You can also finetune the model if you interrupt training first, then re-preprocess the new dataset or change the training parameters (batchsize, lr etc.) and then run the same command line.

5. Visualization

# check the training status using tensorboard
tensorboard --logdir=exp

Test audio samples will be visible in TensorBoard after the first validation.

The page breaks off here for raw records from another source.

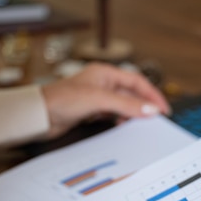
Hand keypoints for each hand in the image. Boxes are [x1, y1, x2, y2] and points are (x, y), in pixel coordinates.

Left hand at [41, 62, 171, 138]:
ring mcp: (97, 98)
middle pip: (132, 94)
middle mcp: (102, 83)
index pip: (137, 81)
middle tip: (156, 120)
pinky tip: (124, 128)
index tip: (162, 109)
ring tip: (142, 126)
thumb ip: (126, 105)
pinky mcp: (91, 112)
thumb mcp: (99, 100)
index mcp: (105, 73)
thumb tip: (150, 109)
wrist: (38, 116)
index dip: (152, 94)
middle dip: (144, 107)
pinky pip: (114, 115)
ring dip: (133, 115)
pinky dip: (121, 121)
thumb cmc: (61, 100)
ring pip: (124, 106)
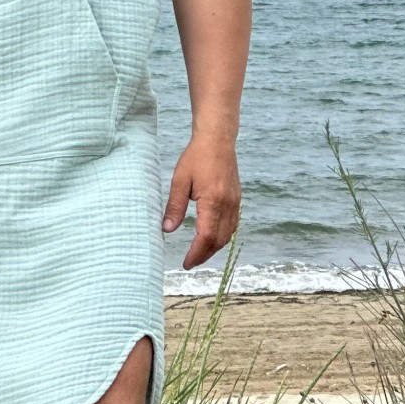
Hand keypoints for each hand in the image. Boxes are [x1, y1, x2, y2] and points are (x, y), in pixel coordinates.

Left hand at [161, 134, 240, 269]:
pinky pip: (232, 225)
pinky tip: (212, 238)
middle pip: (219, 240)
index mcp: (213, 201)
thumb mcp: (179, 181)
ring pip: (228, 235)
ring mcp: (235, 203)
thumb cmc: (196, 157)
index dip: (196, 253)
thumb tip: (166, 229)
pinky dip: (222, 236)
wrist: (217, 140)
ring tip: (199, 254)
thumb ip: (174, 206)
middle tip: (190, 262)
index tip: (186, 263)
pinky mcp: (237, 199)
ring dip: (214, 248)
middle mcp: (228, 205)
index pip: (206, 236)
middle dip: (205, 254)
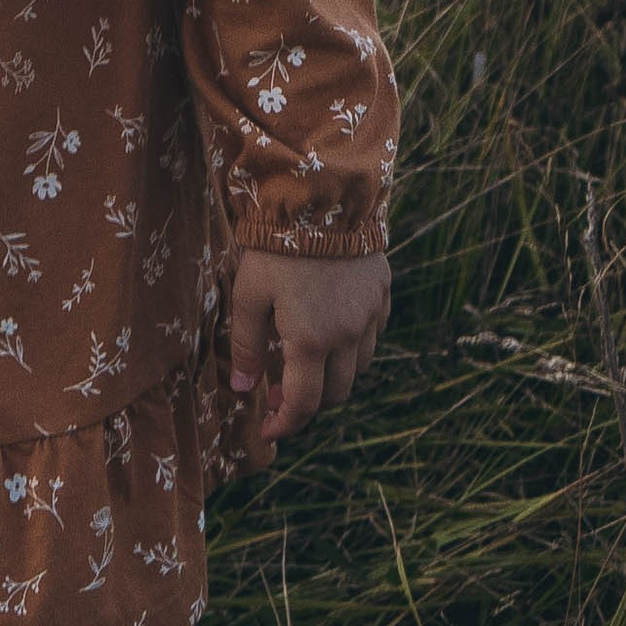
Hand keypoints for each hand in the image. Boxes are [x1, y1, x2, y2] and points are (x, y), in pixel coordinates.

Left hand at [227, 246, 388, 464]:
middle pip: (336, 393)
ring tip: (306, 358)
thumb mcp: (248, 293)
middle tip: (280, 392)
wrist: (321, 195)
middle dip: (309, 402)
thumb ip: (246, 345)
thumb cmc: (275, 244)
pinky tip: (333, 327)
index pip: (303, 403)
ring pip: (358, 367)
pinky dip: (354, 343)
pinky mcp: (382, 292)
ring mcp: (370, 314)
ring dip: (333, 374)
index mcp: (311, 341)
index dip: (284, 423)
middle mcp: (348, 335)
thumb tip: (244, 389)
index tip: (268, 430)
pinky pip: (373, 333)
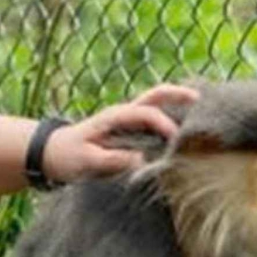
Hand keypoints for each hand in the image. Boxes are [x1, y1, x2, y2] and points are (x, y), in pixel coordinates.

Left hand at [42, 83, 199, 182]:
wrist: (52, 153)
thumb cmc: (68, 157)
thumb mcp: (88, 161)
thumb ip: (114, 160)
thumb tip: (142, 161)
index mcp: (114, 117)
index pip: (145, 114)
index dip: (164, 125)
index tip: (177, 142)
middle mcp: (123, 113)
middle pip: (155, 96)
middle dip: (178, 95)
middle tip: (203, 101)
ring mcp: (127, 119)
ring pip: (157, 102)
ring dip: (179, 102)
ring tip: (204, 109)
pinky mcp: (129, 129)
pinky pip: (154, 116)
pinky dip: (172, 114)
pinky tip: (187, 124)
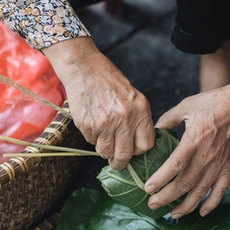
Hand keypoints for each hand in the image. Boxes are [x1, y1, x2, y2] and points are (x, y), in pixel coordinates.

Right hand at [42, 37, 154, 169]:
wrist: (84, 68)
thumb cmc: (109, 81)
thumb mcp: (133, 97)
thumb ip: (137, 119)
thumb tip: (136, 145)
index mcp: (140, 110)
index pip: (146, 145)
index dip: (138, 152)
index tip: (133, 152)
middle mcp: (125, 118)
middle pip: (125, 155)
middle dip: (120, 162)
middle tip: (116, 161)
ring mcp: (105, 123)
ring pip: (105, 151)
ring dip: (104, 149)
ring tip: (102, 136)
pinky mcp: (88, 125)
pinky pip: (91, 141)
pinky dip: (92, 137)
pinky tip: (92, 121)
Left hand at [144, 81, 229, 217]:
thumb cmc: (214, 102)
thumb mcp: (187, 105)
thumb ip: (168, 119)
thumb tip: (154, 132)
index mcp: (194, 140)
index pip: (174, 165)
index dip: (160, 180)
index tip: (147, 189)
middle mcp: (207, 156)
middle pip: (184, 183)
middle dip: (166, 197)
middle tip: (152, 205)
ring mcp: (219, 164)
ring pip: (200, 191)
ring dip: (186, 206)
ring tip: (172, 215)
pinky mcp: (229, 167)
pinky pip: (220, 190)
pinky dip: (211, 204)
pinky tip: (201, 213)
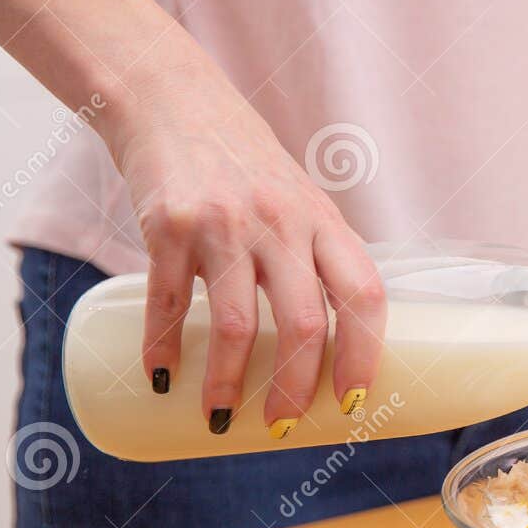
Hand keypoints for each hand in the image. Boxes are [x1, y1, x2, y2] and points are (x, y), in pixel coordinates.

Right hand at [105, 62, 385, 435]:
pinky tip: (162, 378)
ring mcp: (224, 225)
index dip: (365, 353)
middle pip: (304, 323)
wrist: (174, 102)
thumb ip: (319, 259)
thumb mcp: (301, 203)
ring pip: (233, 325)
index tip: (352, 399)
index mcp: (324, 222)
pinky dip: (162, 349)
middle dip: (294, 387)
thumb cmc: (247, 167)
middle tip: (280, 425)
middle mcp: (281, 223)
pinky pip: (165, 303)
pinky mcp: (167, 226)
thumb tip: (335, 342)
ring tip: (218, 418)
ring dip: (225, 383)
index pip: (364, 296)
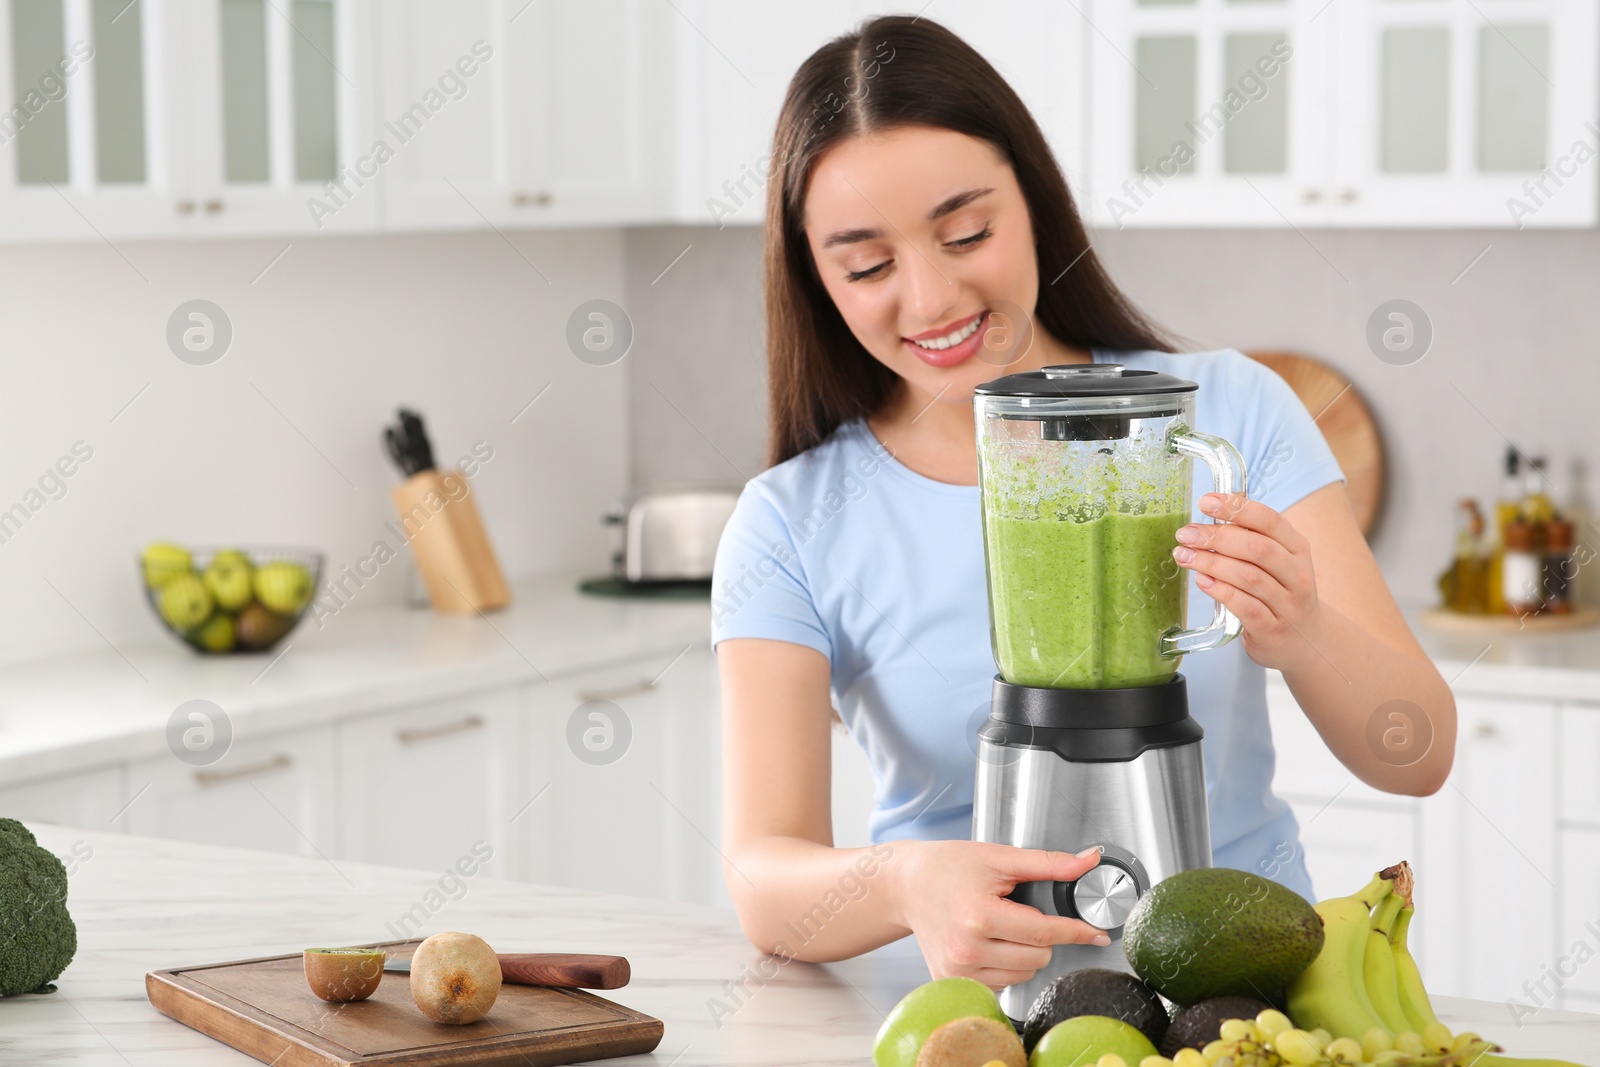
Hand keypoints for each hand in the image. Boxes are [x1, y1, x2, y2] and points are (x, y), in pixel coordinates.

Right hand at [889, 840, 1109, 989]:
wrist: (906, 885)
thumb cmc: (948, 866)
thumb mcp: (999, 857)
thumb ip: (1048, 863)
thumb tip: (1087, 860)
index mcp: (979, 916)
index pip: (1044, 932)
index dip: (1075, 931)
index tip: (1096, 934)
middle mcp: (966, 950)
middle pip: (1038, 957)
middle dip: (1043, 936)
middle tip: (1020, 912)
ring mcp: (957, 970)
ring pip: (1023, 974)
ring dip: (1025, 953)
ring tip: (1001, 926)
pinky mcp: (951, 981)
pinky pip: (1001, 983)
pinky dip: (1006, 965)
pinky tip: (989, 943)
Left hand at [1171, 491, 1322, 670]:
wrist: (1307, 641)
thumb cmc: (1281, 593)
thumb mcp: (1278, 562)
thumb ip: (1251, 540)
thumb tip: (1208, 517)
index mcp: (1297, 549)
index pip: (1270, 521)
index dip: (1236, 508)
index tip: (1205, 501)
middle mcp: (1297, 575)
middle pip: (1257, 548)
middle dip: (1216, 537)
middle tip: (1186, 534)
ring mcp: (1288, 605)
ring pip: (1248, 577)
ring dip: (1211, 562)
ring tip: (1183, 555)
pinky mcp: (1272, 629)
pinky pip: (1245, 606)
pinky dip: (1220, 591)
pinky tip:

NOTE: The test audio samples in Tensorboard are the original outputs of your DDSP-SVC model that is not enhanced by an enhancer. If you want to test the synthetic effect after using the enhancer (which may have higher quality) , please use the method described in the following chapter.

6. Non-real-time VC

(Recommend) Enhance the output using the pretrained vocoder-based enhancer:

# high audio quality in the normal vocal range if enhancer_adaptive_key = 0 (default)
# set enhancer_adaptive_key > 0 to adapt the enhancer to a higher vocal range
python main.py -i <input.wav> -m <model_file.pt> -o <output.wav> -k <keychange (semitones)> -id <speaker_id> -eak <enhancer_adaptive_key (semitones)>

Raw output of DDSP:

# fast, but relatively low audio quality (like you hear in tensorboard)
python main.py -i <input.wav> -m <model_file.pt> -o <output.wav> -k <keychange (semitones)> -id <speaker_id> -e false

Other options about the f0 extractor and response threhold,see:

python main.py -h

(UPDATE) Mix-speaker is supported now. You can use "-mix" option to design your own vocal timbre, below is an example:

# Mix the timbre of 1st and 2nd speaker in a 0.5 to 0.5 ratio
python main.py -i <input.wav> -m <model_file.pt> -o <output.wav> -k <keychange (semitones)> -mix "{1:0.5, 2:0.5}" -eak 0

7. Real-time VC

Start a simple GUI with the following command:

python gui.py

The front-end uses technologies such as sliding window, cross-fading, SOLA-based splicing and contextual semantic reference, which can achieve sound quality close to non-real-time synthesis with low latency and resource occupation.

Update: A splicing algorithm based on a phase vocoder is now added, but in most cases the SOLA algorithm already has high enough splicing sound quality, so it is turned off by default. If you are pursuing extreme low-latency real-time sound quality, you can consider turning it on and tuning the parameters carefully, and there is a possibility that the sound quality will be higher. However, a large number of tests have found that if the cross-fade time is longer than 0.1 seconds, the phase vocoder will cause a significant degradation in sound quality.